» **STORED DATA**:
'''

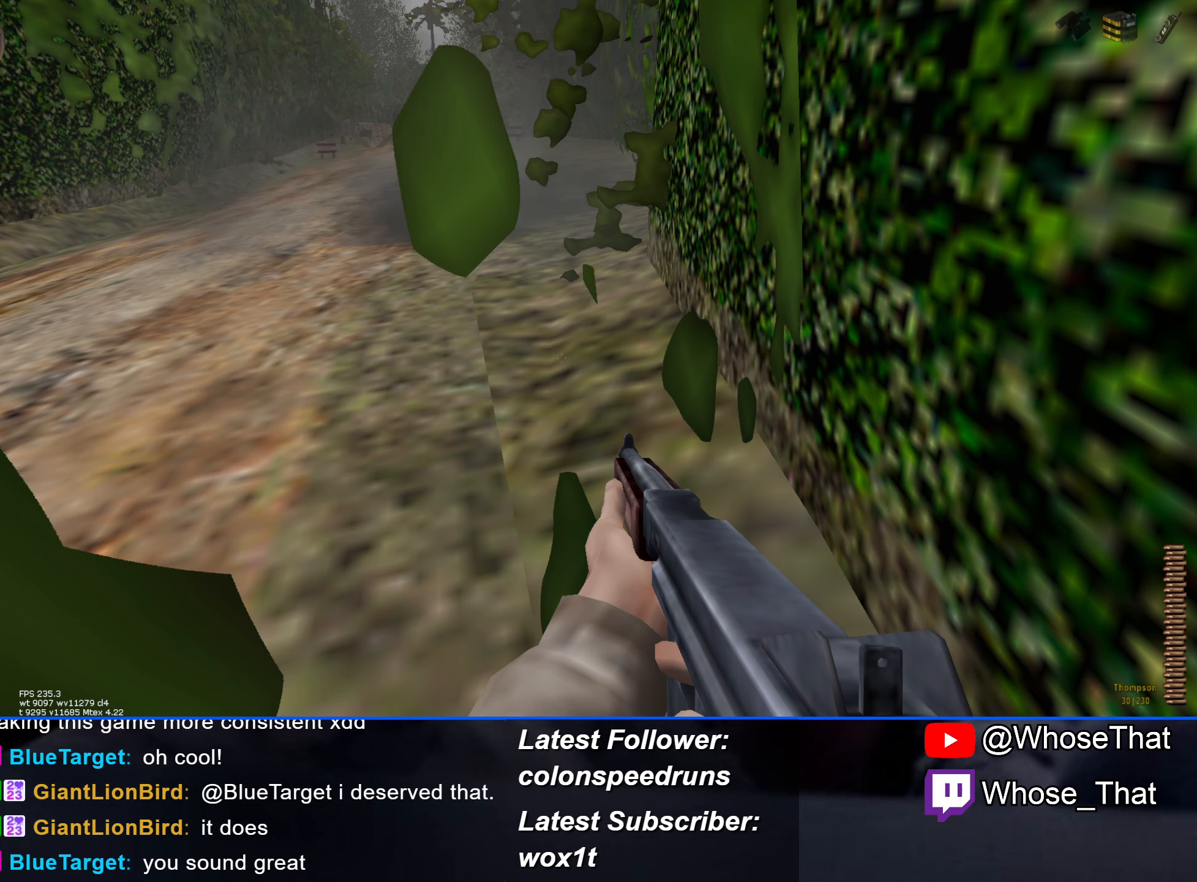
{"keys": [], "events": []}
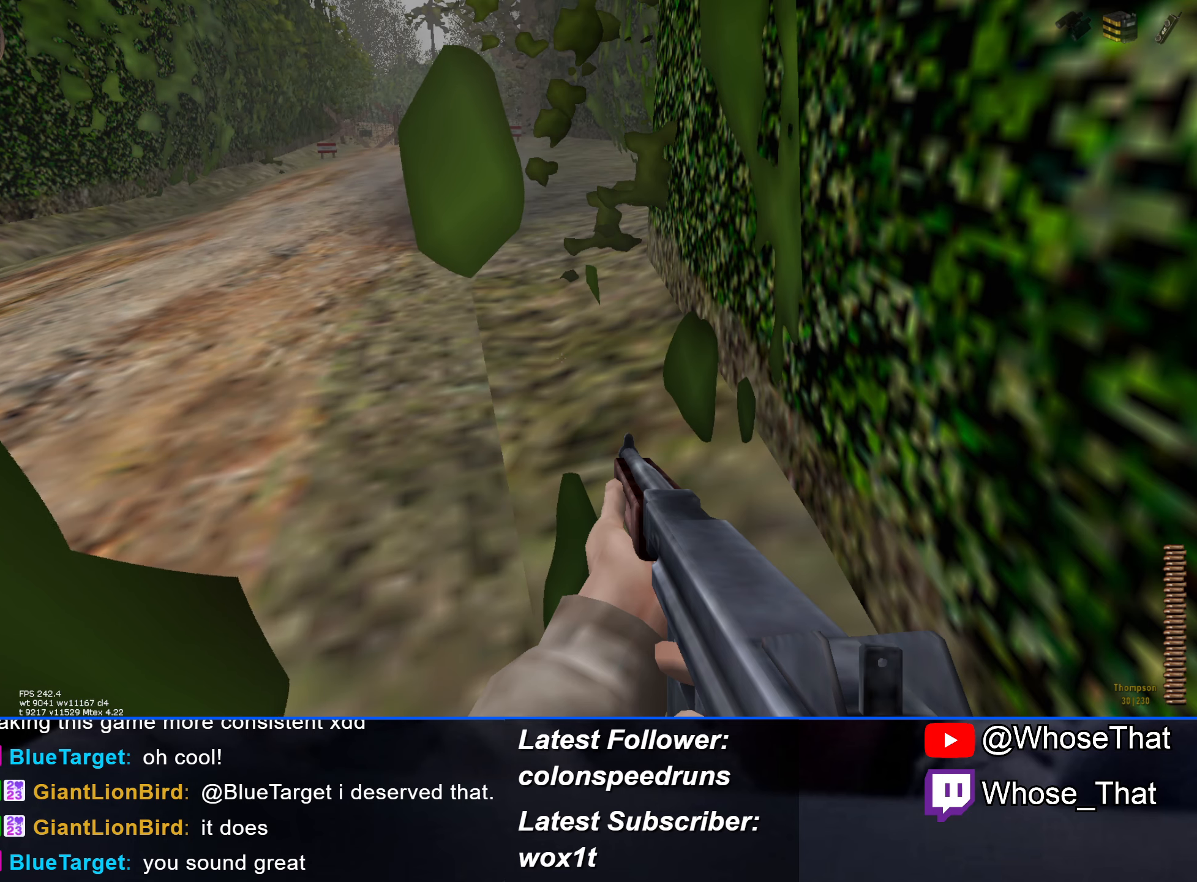
{"keys": ["r"], "events": [[416, "r", "down"]]}
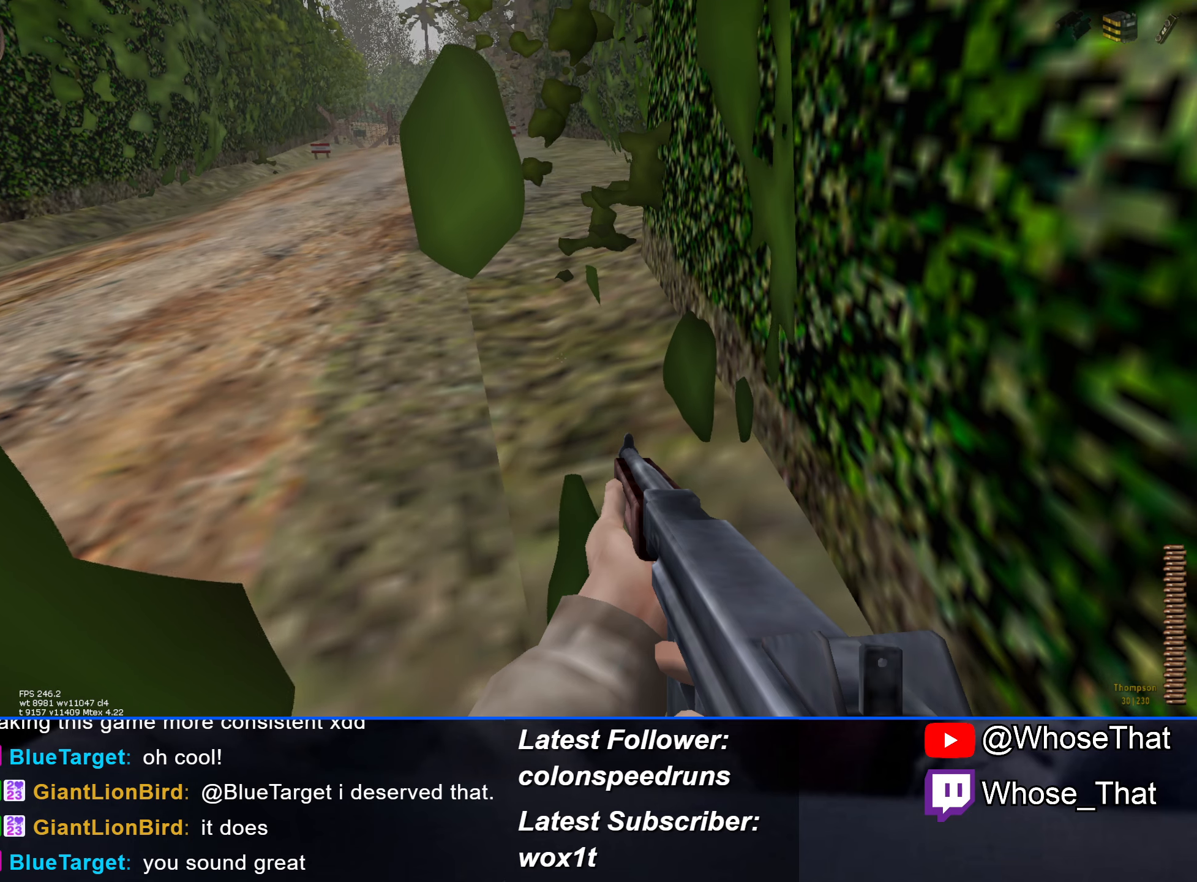
{"keys": [], "events": [[16, "r", "up"]]}
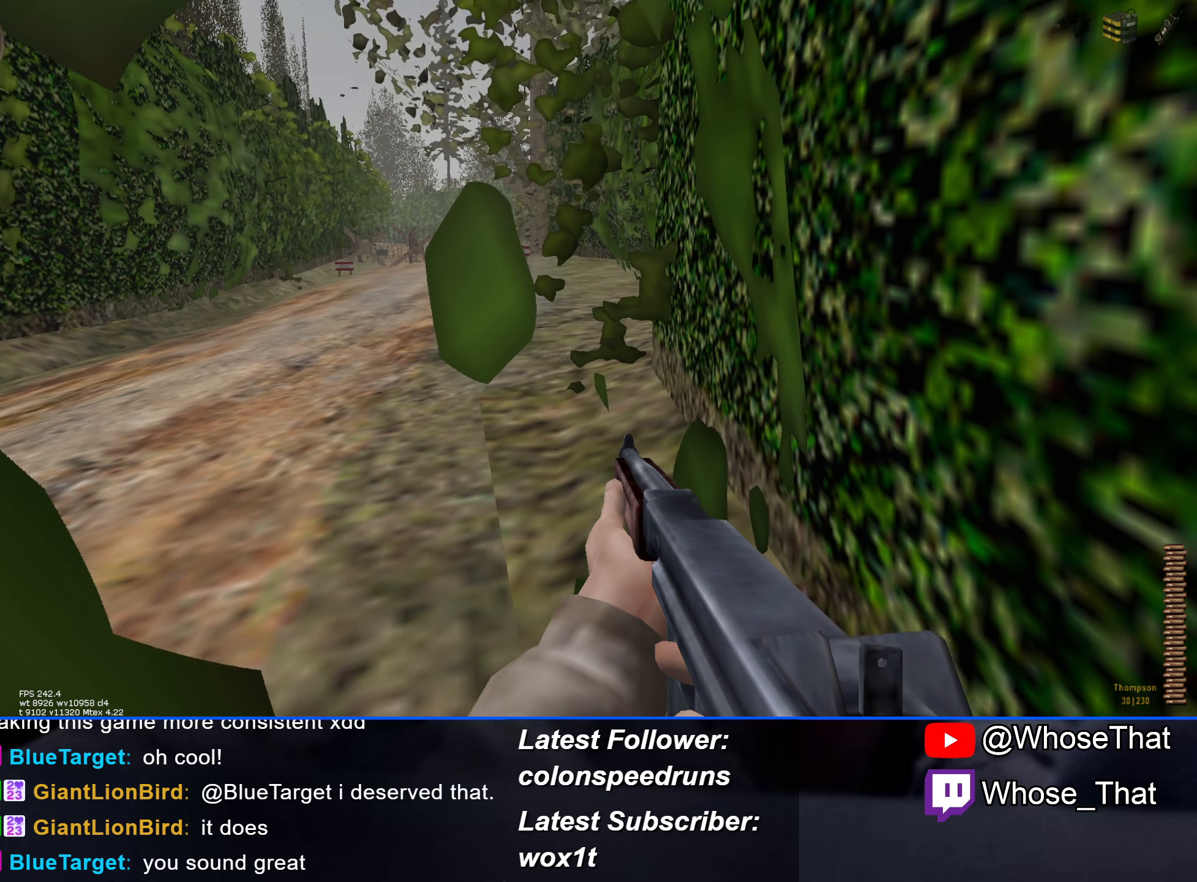
{"keys": [], "events": [[183, "r", "down"], [266, "r", "up"]]}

'''

» **ACTION ITEM**: Set down all of the material above exactly as written, leaving the pictures out.

» **THE ANSWER**:
{"keys": [], "events": []}
{"keys": ["r"], "events": [[416, "r", "down"]]}
{"keys": [], "events": [[16, "r", "up"]]}
{"keys": [], "events": [[183, "r", "down"], [266, "r", "up"]]}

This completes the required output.